Opinión | Vienen partidos emergentes pisando fuerte

Cuando Andrés Manuel López Obrador estaba en el PRD, “Los chuchos”, dueños del partido, le hicieron un cerco político impidiendo que se fortaleciera su liderazgo. Los seguidores de López Obrador se daban cuenta del torpedeo contra el personaje más importante del partido del sol azteca. Una parte importante de la sociedad exigía que se tomarán otro tipo de decisiones.

López Obrador, mandaba mensajes de ruptura y construcción de un nuevo partido, esto generaba una evidente expectativa ciudadana. Ante el cacicazgo corrupto del PRD, la única solución era la salida y construcción de nueva propuesta política para los ciudadanos.

Ante el tono burlesco de “los chuchos”, primero por los mensajes de ruptura de López Obrador, después con la construcción del Movimiento de Reconstrucción Nacional “Morena”. Los dirigentes perredistas manifestaban que su partido era más fuerte que el llamado movimiento “Morena”.

Quizá no se imaginaron: ni PAN, ni PRI, ni PRD, el fenómeno político avasallador en el que se convertiría “Morena”, ni la fuerza de liderazgo de López Obrador, que a mas de dos años de ganar la presidencia de la república, no hay una sola encuestadora en el país 

que le regatee la alta aceptación social que tiene, así como Morena, que encabeza encuestas en el país.

Algo muy diferente sucede con la alianza entre PAN, PRI y PRD. Se estuvo anunciando, cuando todo mundo sabía que era un hecho de esta coalición. Nos imaginamos que intentaron crear una atmosfera de espera para festinar, pero no sucedió nada, nadie festejó con pirotecnia, ni siquiera verbal.

Hubo personajes de los partidos aliados, fundamentalmente PRI y PAN, que rechazaron por antinatura esta alianza, otros, reprobaron este intento de regresar al poder usando una estrategia de ultra pragmatismo. Otros más, del PAN, ante la vergüenza de votar por el PRI, prefieren esperar a las elecciones simplemente para no acudir a votar.

Ante una frialdad en el ánimo ciudadano, PAN y PRI solo aciertan a exaltar fortalezas que no tienen, lo que equivale, a autoengañarse.
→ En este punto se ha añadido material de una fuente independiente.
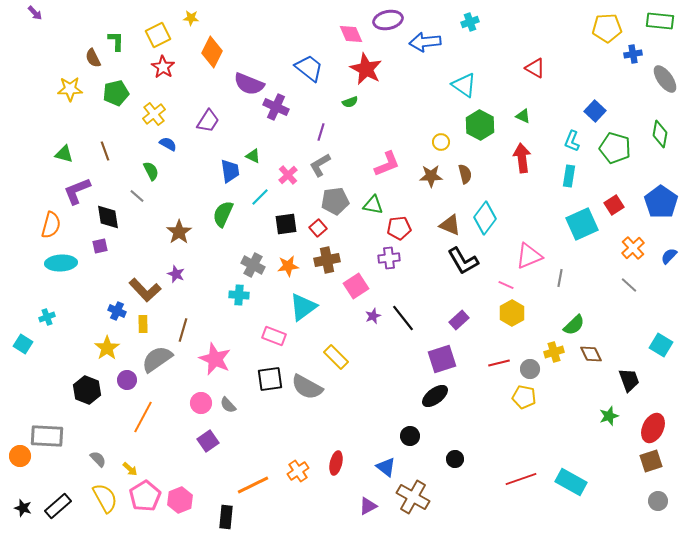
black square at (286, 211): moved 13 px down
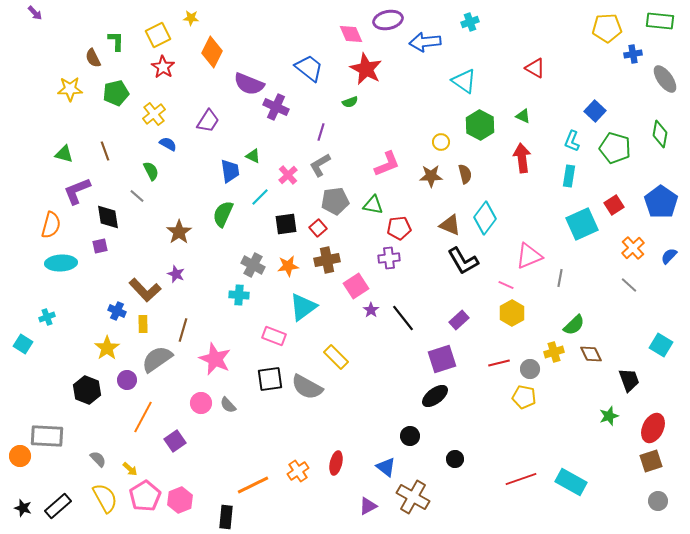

Ceden la iniciativa a los asesores que les imponen los empresarios de la derecha radical, qué hasta hoy, están haciendo la peor inversión.
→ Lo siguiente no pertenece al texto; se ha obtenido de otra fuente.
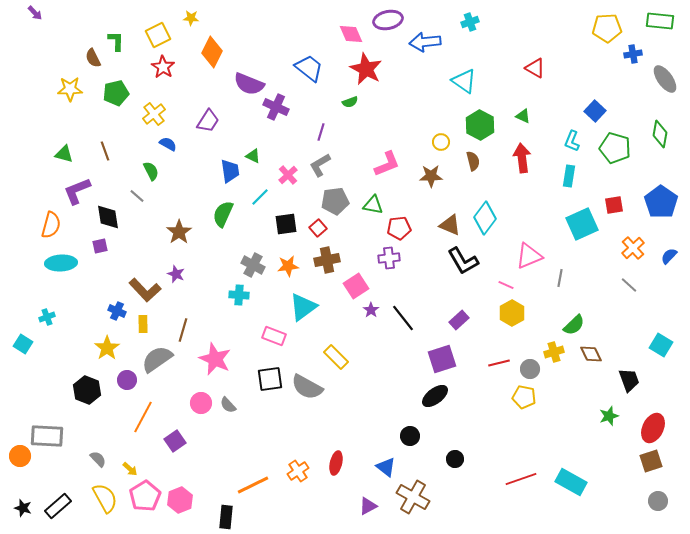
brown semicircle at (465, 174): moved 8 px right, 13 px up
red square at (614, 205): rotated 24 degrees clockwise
Es tal el desánimo, que el dirigente nacional del PAN, Marko Cortés, ofrece candidaturas a quienes no ganaron las encuestas internas de Morena, esto es una expresión dramática de la famosa alianza, que, carente de liderazgos, pepena, como los que hurgan en la basura, la posibilidad de tener candidatos con cierta aceptación en sus estados, sin importar que apenas un día anterior los acusarán de todo, junto con López Obrador.

Recordamos el calificativo de “cachavotos” que Salinas de Gortari dio a los partidos de izquierda y democráticos que competían contra el PRI. Hoy, la alianza PAN, PRI y PRD, no son “cachavotos”, porque no cuentan con una tendencia de votación ni siquiera aceptable. Hoy, se convierten en “cachacandidatos”, como la clásica “caza de la zorra” de la vieja aristocracia; hoy van a corretear a los resentidos, amargados, frustrados, qué al cambiarse de partido, quizá no logren la ganancia electoral que los aliancistas imaginaron.

La falta de líderes en la alianza antinatura, como varios la nombran, es un verdadero drama, si el rechazo ciudadano que desde hace décadas arrastraban era fuerte; la falta de personajes carismáticos, atrayentes, que cautiven políticamente los pone en situaciones por demás adversas.

Insisten en centrar su estrategia en el golpeteo, la descalificación, el denuesto; la verdad es que poco o nada han avanzado, la derecha se coce en su propio hervor. no conmueve, no convence, no logra empatía electoral. Si no da un golpe de timón espectacular, creíble y confiable, está en riesgo, incluso, de desaparecer del escenario político, y atentos, porque vienen partidos emergentes pisando fuerte. O no.